The request:
Answer these questions using the passage about the Lumiere cinema below:
1. How far is the cinema from the current apartment?
2. What must be climbed to get into bed in that apartment?
3. The absence of what were the two bemoaning while waiting for the film to begin?

Text provided:
Last night Keith and I went to see a film at Lumiere cinema. It's a nice little art house cinema just two blocks from our current, still temporary apartment (the one in which we have to climb a ten foot ladder in order to get into bed). By all reports, this cinema is about the most exciting cultural activity that Maastricht has to offer. It is important to note, however, that at least in our eyes, this should not be interpreted as a criticism of Maastricht. After all, when we were reminiscing about our lives back in New York while we waiting for the film to begin, we were bemoaning the void that has been created by the absence of readily available good pizza (which is to say, ridiculously greasy pizza) rather than the absence of ready access to MOMA. So what if you can't see "Bicycle Wheel" or "Fountain" whenever the urge strikes, if only you could get a coke and slice at 2 am for two bucks.

Raw records:
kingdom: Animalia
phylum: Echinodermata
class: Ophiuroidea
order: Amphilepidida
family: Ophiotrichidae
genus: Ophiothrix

Correct answer:
1. Two blocks.
2. A ten foot ladder.
3. Readily available good pizza.